There are several ways to string a berimbau. It's easiest to get someone to show you the first time. Don't be discouraged if you have a hard time with it; it takes strength and practice!
One way involves placing your knee against the middle of the verga, putting weight on it while pulling back on the top of the verga to bend it, then wrapping the wire around the top.
I'm too uncoordinated to string the berimbau by the method above, so I prefer to place the bottom of the verga in front of my left ankle, step over it with my right leg, and bend the berimbau around the back of my right thigh. I pull the top of the verga with my left hand while wrapping the wire around with my right.

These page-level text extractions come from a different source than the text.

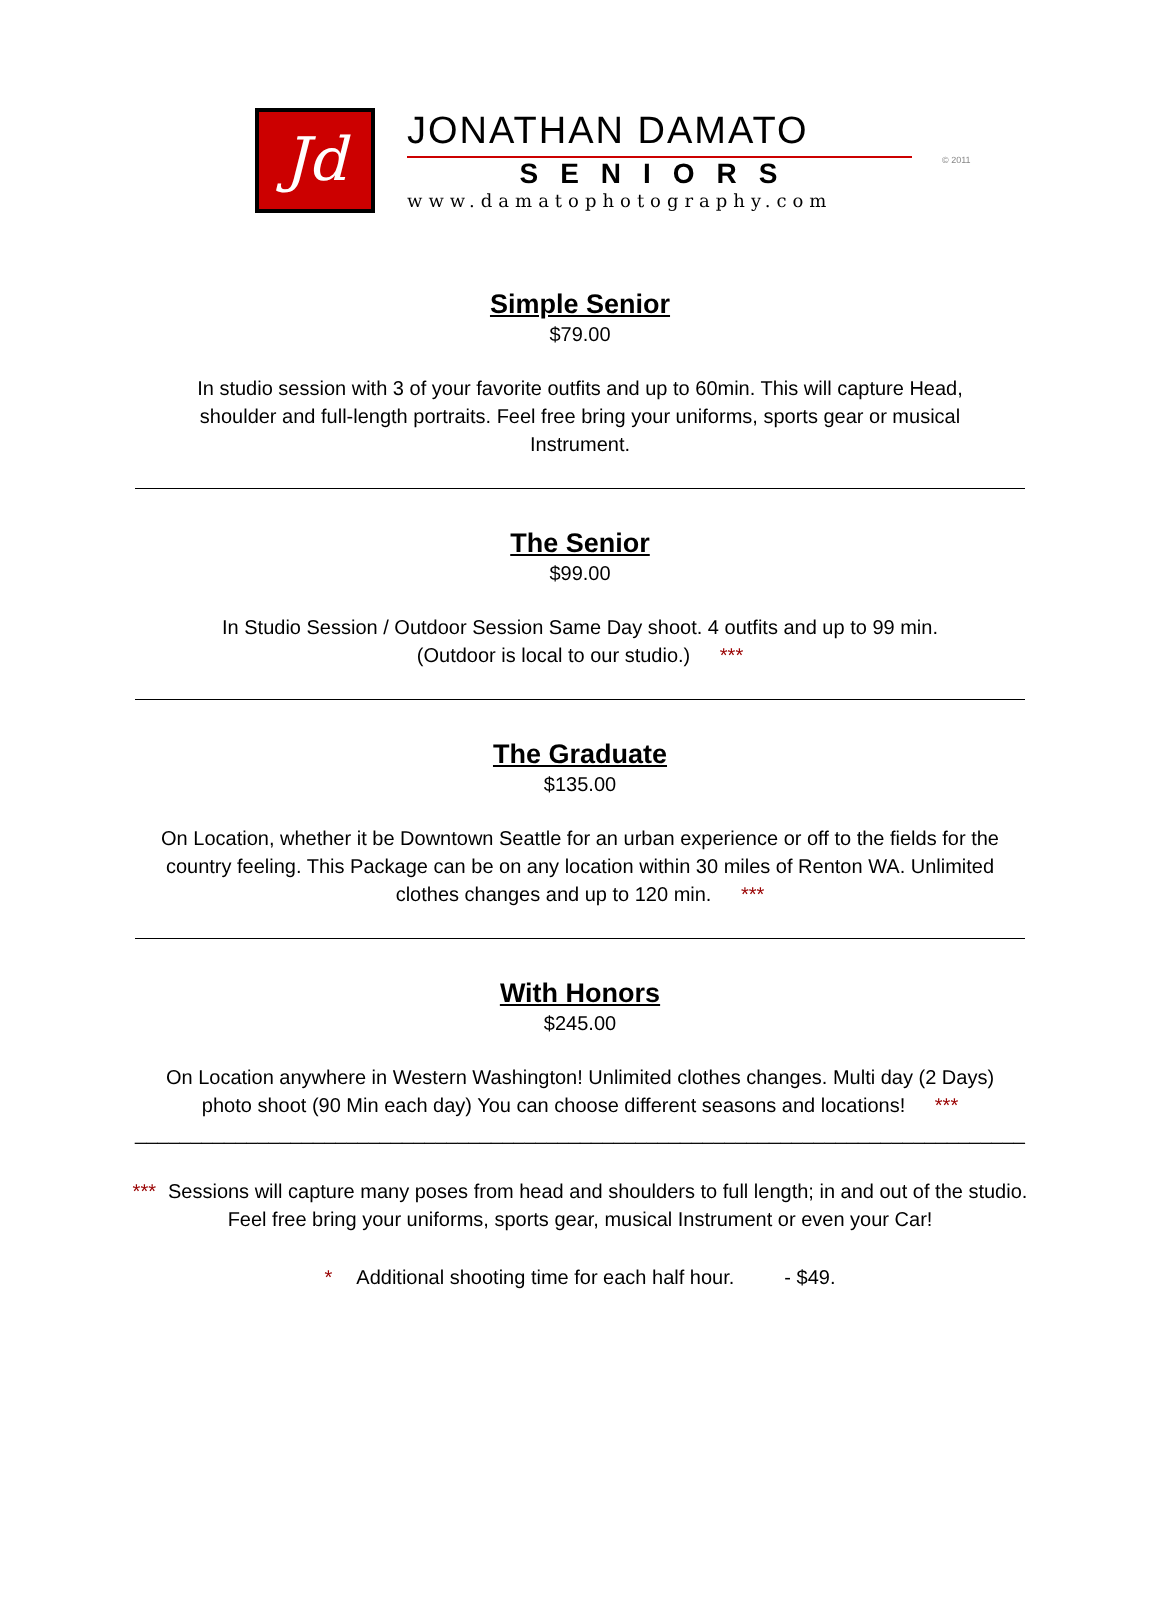Jd
JONATHAN DAMATO
SENIORS
www.damatophotography.com
© 2011
Simple Senior
$79.00
In studio session with 3 of your favorite outfits and up to 60min. This will capture Head, shoulder and full-length portraits. Feel free bring your uniforms, sports gear or musical Instrument.
The Senior
$99.00
In Studio Session / Outdoor Session Same Day shoot. 4 outfits and up to 99 min.
(Outdoor is local to our studio.) ***
The Graduate
$135.00
On Location, whether it be Downtown Seattle for an urban experience or off to the fields for the country feeling. This Package can be on any location within 30 miles of Renton WA. Unlimited clothes changes and up to 120 min. ***
With Honors
$245.00
On Location anywhere in Western Washington! Unlimited clothes changes. Multi day (2 Days) photo shoot (90 Min each day) You can choose different seasons and locations! ***
________________________________________________________________________________
*** Sessions will capture many poses from head and shoulders to full length; in and out of the studio. Feel free bring your uniforms, sports gear, musical Instrument or even your Car!
* Additional shooting time for each half hour. - $49.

The cabaça should not be much higher than one hand-span above the bottom of the berimbau. Squeeze the wire while you slide the cabaça on.
Always unstring the berimbau when you're not using it. Your berimbau will last longer!
Half the battle is holding and balancing the instrument... but all it takes is (a lot of) practice! Try a few exercises: holding the berimbau and moving it back and forth towards and away from your body, left and right, as well as tilting it side to side and forward and back, while attempting to maintain control.
Don't be surprised if your pinky finger hurts and even goes numb for a couple days. It's normal, it'll go away, and with more practice your endurance will improve.
There are three basic tones on the berimbau: the high tone (played with the dobrão pressed against the arame), the low tone (played with the dobrão not touching the arame), and the buzz tone (played with the dobrão touching the arame lightly). Each type of tone should be clean and distinct.
Practice, practice, practice the buzz tone! Most people have trouble with it.
Make sure to hit the arame above the dobrão for the high tone and buzz tone, and below the dobrão for the low tone.
RELAX your shoulders and your hand while playing! It will help you get a better, louder sound.
The berimbau is usually held away from your body when you play either the low or high tones, and against your body (cabaça pressed against your stomach) for the buzz tone. This helps you get a nice, resonant sound.
Make sure to hit the arame with the baqueta straight on, and not at an upward or downward angle.
Most of the impulse for moving the baqueta comes from your wrist - not your arm. If you move your arm a lot when you play, you'll have a very hard time when it comes to rhythms and variations.
Relax your hand and let the baqueta bounce off the arame naturally. Don't hit and then pull the baqueta away.
In angola rodas, each berimbau has a specific role. The gunga sets the main toque: let's say it's playing angola (tch tch dom dim). The médio will invert the toque and play São Bento Pequeno (tch tch dim dom) and the viola will improvise.